### Another Hat Puzzle

Source: Stanford student Haidong Wang

A teacher puts on 10 hats of either red or blue on 10 students. Each one can see the hats on all other 9 students, but not his own. The teacher tells them that at least one of the hat is blue. The teacher asks each one to write down the color of his hat if he's sure about it, or he can write down "don't know" if he can't deduce its color. Everyone reveals their answer at the same time and all of them write "don't know". The second day, they gather again and the teacher puts on the same hats. Each one has to think about the color of his hat again. This time, still no one can figure out his hat color (i.e. everyone writes down "don't know"). This game repeats in the same way on third day, fourth day, ..., until the ninth day. Still no one figures out. However, on the tenth day, everyone writes down the correct color of his hat. So explain what happened? And what's the color they wrote down? Assume throughout the 10 days, those students do not communicate with each other. And also assume everyone is smart and knows everyone else is smart, and so on.
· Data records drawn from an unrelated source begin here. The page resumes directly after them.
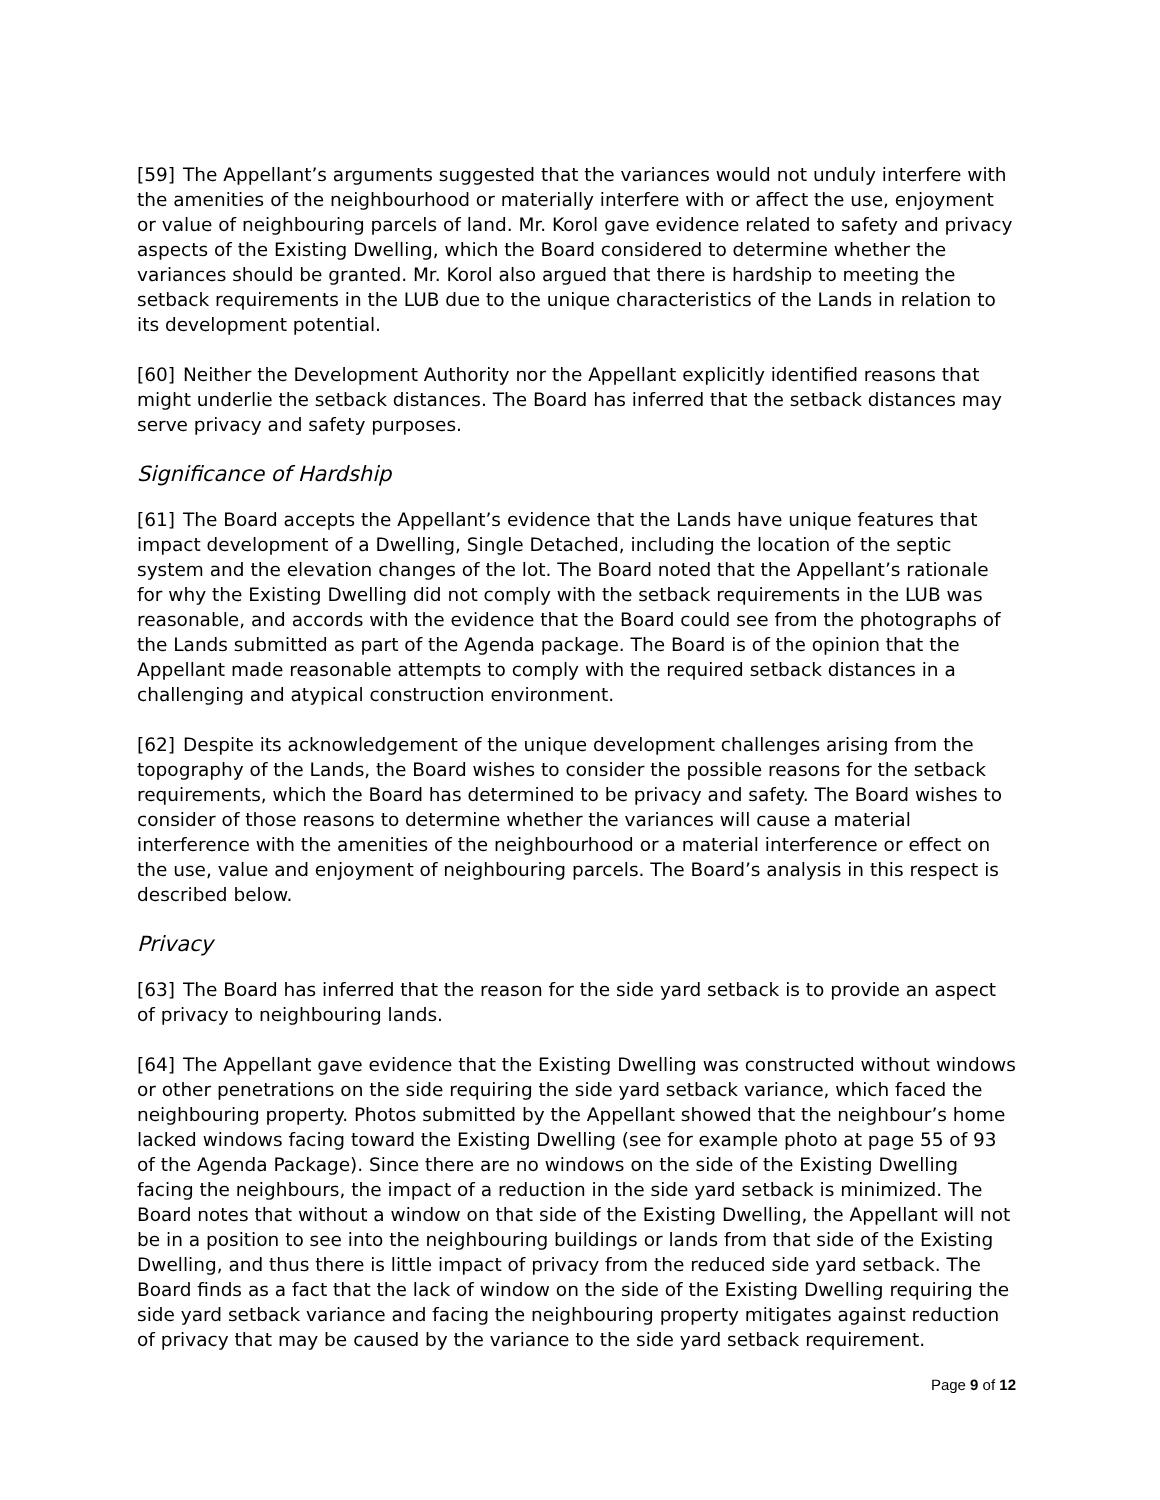[59] The Appellant’s arguments suggested that the variances would not unduly interfere with the amenities of the neighbourhood or materially interfere with or affect the use, enjoyment or value of neighbouring parcels of land. Mr. Korol gave evidence related to safety and privacy aspects of the Existing Dwelling, which the Board considered to determine whether the variances should be granted. Mr. Korol also argued that there is hardship to meeting the setback requirements in the LUB due to the unique characteristics of the Lands in relation to its development potential.
[60] Neither the Development Authority nor the Appellant explicitly identified reasons that might underlie the setback distances. The Board has inferred that the setback distances may serve privacy and safety purposes.
Significance of Hardship
[61] The Board accepts the Appellant’s evidence that the Lands have unique features that impact development of a Dwelling, Single Detached, including the location of the septic system and the elevation changes of the lot. The Board noted that the Appellant’s rationale for why the Existing Dwelling did not comply with the setback requirements in the LUB was reasonable, and accords with the evidence that the Board could see from the photographs of the Lands submitted as part of the Agenda package. The Board is of the opinion that the Appellant made reasonable attempts to comply with the required setback distances in a challenging and atypical construction environment.
[62] Despite its acknowledgement of the unique development challenges arising from the topography of the Lands, the Board wishes to consider the possible reasons for the setback requirements, which the Board has determined to be privacy and safety. The Board wishes to consider of those reasons to determine whether the variances will cause a material interference with the amenities of the neighbourhood or a material interference or effect on the use, value and enjoyment of neighbouring parcels. The Board’s analysis in this respect is described below.
Privacy
[63] The Board has inferred that the reason for the side yard setback is to provide an aspect of privacy to neighbouring lands.
[64] The Appellant gave evidence that the Existing Dwelling was constructed without windows or other penetrations on the side requiring the side yard setback variance, which faced the neighbouring property. Photos submitted by the Appellant showed that the neighbour’s home lacked windows facing toward the Existing Dwelling (see for example photo at page 55 of 93 of the Agenda Package). Since there are no windows on the side of the Existing Dwelling facing the neighbours, the impact of a reduction in the side yard setback is minimized. The Board notes that without a window on that side of the Existing Dwelling, the Appellant will not be in a position to see into the neighbouring buildings or lands from that side of the Existing Dwelling, and thus there is little impact of privacy from the reduced side yard setback. The Board finds as a fact that the lack of window on the side of the Existing Dwelling requiring the side yard setback variance and facing the neighbouring property mitigates against reduction of privacy that may be caused by the variance to the side yard setback requirement.
Page 9 of 12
Update (11/12/09): Solution posted by viki in comments!!

1. 10 blue hats.....If there were n blue hats then on nth day, all the n people with blue hats can claim they are wearing blue hats.....assuming hats are not changed during the game.....not thought about the case.

2. It is specified in the question that hats are not changed during the game.

Proof:
If there are k blue hats, then all of them can tell at time k, that they are wearing blue hats. This can be proved by induction. If there is only one blue hat. He sees that no one has a blue hat. But there has to be someone with a blue hat. So, it must be him. He gets it in day 1.

If there were 2 blue hats. They will think that if there were only one blue hat, then the person would have said it on the first day. So, I must also be having a blue hat.

and so on.

So, on kth day, all k people realise that they have blue hats. Since, here k = 10, there are 10 people with blue hats.
:)

3. A similar puzzle also exists in context of husband cheating their wives.

Every man in a village of 100 married couples has cheated on his wife. Every wife in the village instantly knows when a man other than her husband has cheated, but does not know when her own husband has. The village has a law that does not allow for adultery. Any wife who can prove that her husband is unfaithful must kill him that very day. The women of the village would never disobey this law. One day, the queen of the village visits and announces that at least one husband has been unfaithful. What happens?

If k husbands have cheated, at the kth day, all k would be killed by their wives.